I had that error, too. The module mismatches foo.id, foo.name and foo.arn at some places. Check the generated policy, I think you'll find a wrong ARN like arn:aws:route53::: arn:aws:route53:::foo/bar. (When you have fixed that, you'll find the next mistake where the module expects a zone id but the module's description says you need an ARN.
(sorry, I mismatched this with a different error.)

[cmckeen]

Hi @emiioan, it looks like the problem here is that you're not creating a fully qualified domain name inside of the asg:hostname_pattern tag, which is preventing the Route 53 record from being created.
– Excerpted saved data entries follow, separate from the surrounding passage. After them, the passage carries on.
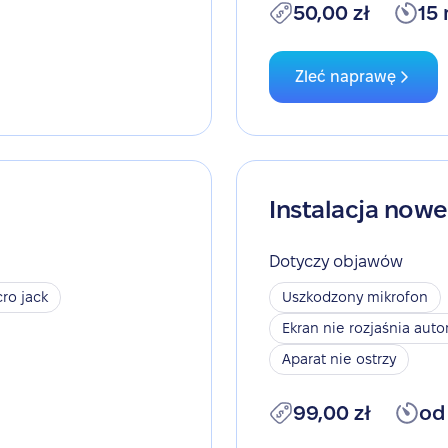
50,00 zł
15
Zleć naprawę
Instalacja now
Dotyczy objawów
ro jack
Uszkodzony mikrofon
Ekran nie rozjaśnia aut
Aparat nie ostrzy
99,00 zł
od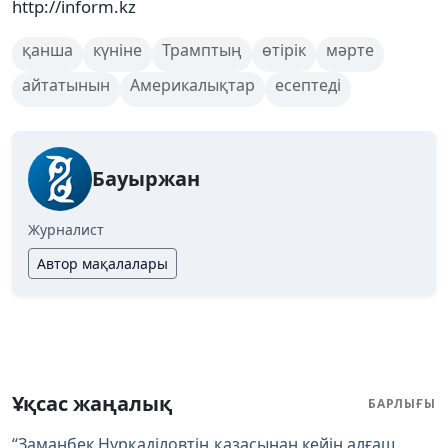
http://inform.kz
қанша
күніне
Трамптың
өтірік
мәрте
айтатынын
Америкалықтар
есептеді
Бауыржан
Журналист
Автор мақалалары
Ұқсас жаңалық
БАРЛЫҒЫ
“Заманбек Нұрқаділовтің қазасынан кейін алғаш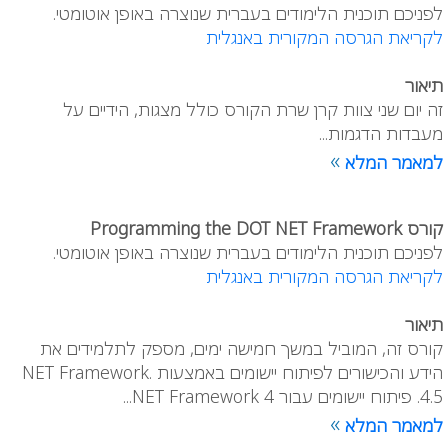
לפניכם תוכנית הלימודים בעברית שנוצרה באופן אוטומטי.
לקריאת הגרסה המקורית באנגלית
תיאור
זה יום שני צוות קרן שרת הקורס כולל מצגות, הידיים על
מעבדות הדגמות...
»
למאמר המלא
קורס Programming the DOT NET Framework
לפניכם תוכנית הלימודים בעברית שנוצרה באופן אוטומטי.
לקריאת הגרסה המקורית באנגלית
תיאור
קורס זה, המוביל במשך חמישה ימים, מספק לתלמידים את
הידע והכישורים לפיתוח יישומים באמצעות .NET Framework
4.5. פיתוח יישומים עבור NET Framework 4...
»
למאמר המלא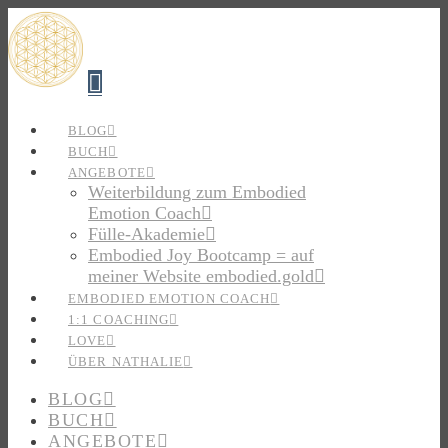
Navigation
BLOG
BUCH
ANGEBOTE
Weiterbildung zum Embodied
Emotion Coach
Fülle-Akademie
Embodied Joy Bootcamp = auf
meiner Website embodied.gold
EMBODIED EMOTION COACH
1:1 COACHING
LOVE
ÜBER NATHALIE
BLOG
BUCH
ANGEBOTE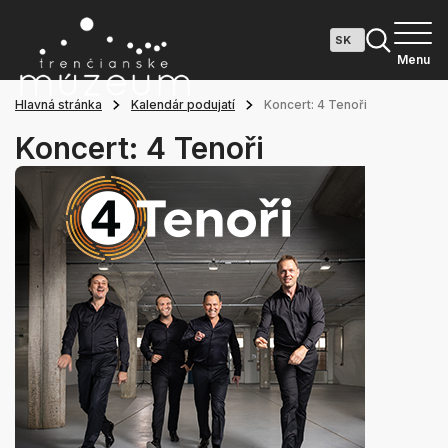
Menu
Hlavná stránka
Kalendár podujatí
Koncert: 4 Tenoři
Koncert: 4 Tenoři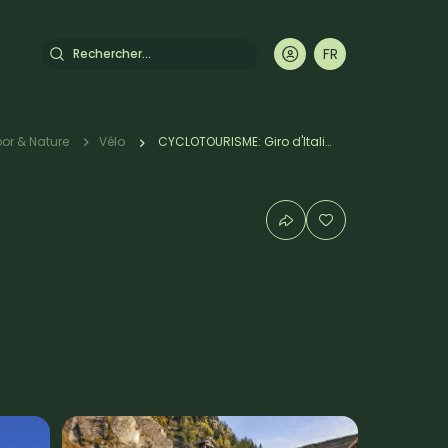
Rechercher
FR
DE
EN
IT
or & Nature
Vélo
CYCLOTOURISME: Giro d'Italia - Macugnaga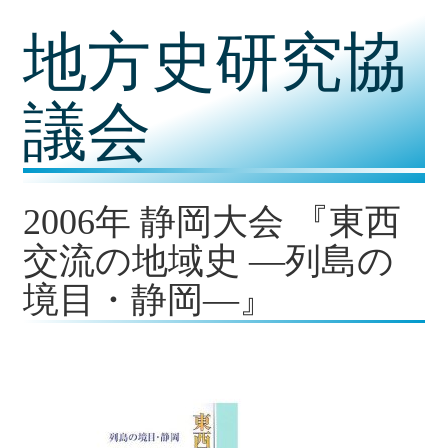
コ
地方史研究協
ン
テ
ン
ツ
議会
内
容
に
移
動
2006年 静岡大会 『東西
交流の地域史 ―列島の
境目・静岡―』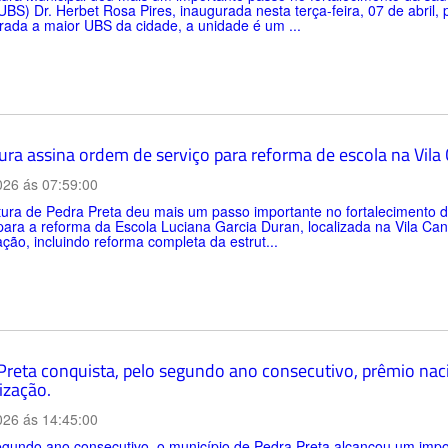
BS) Dr. Herbet Rosa Pires, inaugurada nesta terça-feira, 07 de abril,
ada a maior UBS da cidade, a unidade é um ...
tura assina ordem de serviço para reforma de escola na Vil
026 ás 07:59:00
itura de Pedra Preta deu mais um passo importante no fortalecimento
para a reforma da Escola Luciana Garcia Duran, localizada na Vila C
zação, incluindo reforma completa da estrut...
Preta conquista, pelo segundo ano consecutivo, prêmio nac
ização.
026 ás 14:45:00
gundo ano consecutivo, o município de Pedra Preta alcançou um impo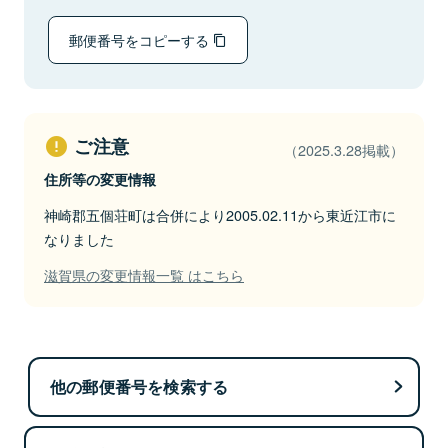
郵便番号をコピーする
ご注意
（2025.3.28掲載）
住所等の変更情報
神崎郡五個荘町は合併により2005.02.11から東近江市に
なりました
滋賀県の変更情報一覧 はこちら
他の郵便番号を検索する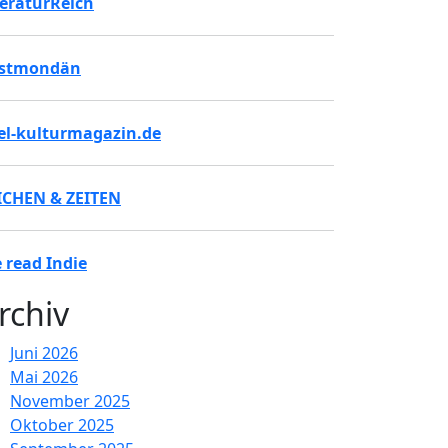
teraturReich
stmondän
tel-kulturmagazin.de
ICHEN & ZEITEN
 read Indie
rchiv
Juni 2026
Mai 2026
November 2025
Oktober 2025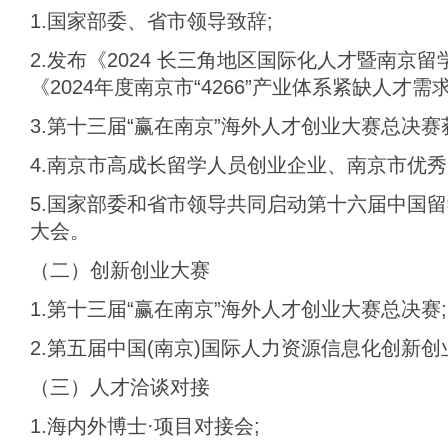
1.国家部委、省市领导致辞;
2.发布《2024 长三角地区国际化人才暨南京
《2024年度南京市“4266”产业体系紧缺人才需
3.第十三届“赢在南京”海外人才创业大赛总决赛
4.南京市高成长留学人员创业企业、南京市优秀
5.国家部委和省市领导共同启动第十六届中国
大会。
（二）创新创业大赛
1.第十三届“赢在南京”海外人才创业大赛总决赛;
2.第五届中国(南京)国际人力资源信息化创新
（三）人才洽谈对接
1.海内外博士·项目对接会;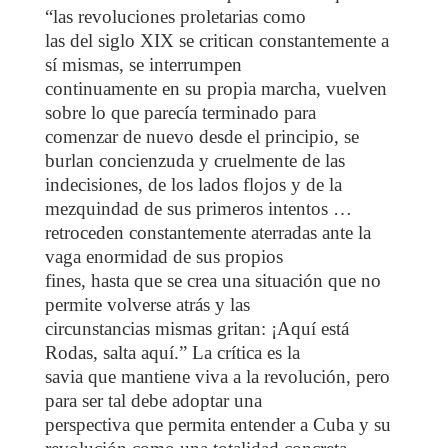
“las revoluciones proletarias como
las del siglo XIX se critican constantemente a
sí mismas, se interrumpen
continuamente en su propia marcha, vuelven
sobre lo que parecía terminado para
comenzar de nuevo desde el principio, se
burlan concienzuda y cruelmente de las
indecisiones, de los lados flojos y de la
mezquindad de sus primeros intentos …
retroceden constantemente aterradas ante la
vaga enormidad de sus propios
fines, hasta que se crea una situación que no
permite volverse atrás y las
circunstancias mismas gritan: ¡Aquí está
Rodas, salta aquí.” La crítica es la
savia que mantiene viva a la revolución, pero
para ser tal debe adoptar una
perspectiva que permita entender a Cuba y su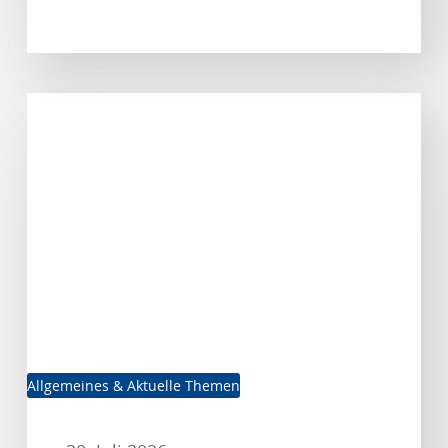
Förderung
von
Unternehmensberatungen
für
KMU
Allgemeines & Aktuelle Themen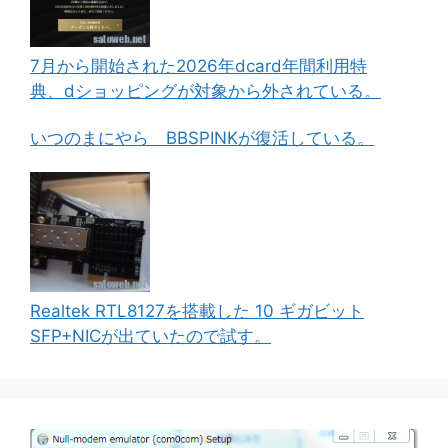
7月から開始された2026年dcard年間利用特
典、dショッピングが対象から外されている。
いつのまにやら BBSPINKが復活している。
Realtek RTL8127を搭載した 10 ギガビット
SFP+NICが出ていたので試す。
Here is an example of how this would work -

resource "aws_autoscaling_group" "asg" {
...
  tag {
    key                 = "asg:hostname_pattern"
    value               = "#instanceid.${var.vpc_name}.asg-testing.internal@${aws_route53_zone.test.id}"
    propagate_at_launch = true
  }
}

resource "aws_route53_zone" "test" {
  name          = "asg-testing.internal"

  vpc {
    vpc_id = data.terraform_remote_state.vpc.outputs.vpc_id
  }
}

It's worth noting as well that #instanceid is interpolated by the lambda function to the instance_id of the AWS instance that is created. I will update the documentation to make this more clear.

[cmckeen]

Additional documentation added in 498537e.

[emiioan]

Hi @cmckeen, thanks a lot for the response, yes indeed it worked after adding the FQDN including the R53 zone name in asg:hostname_pattern value.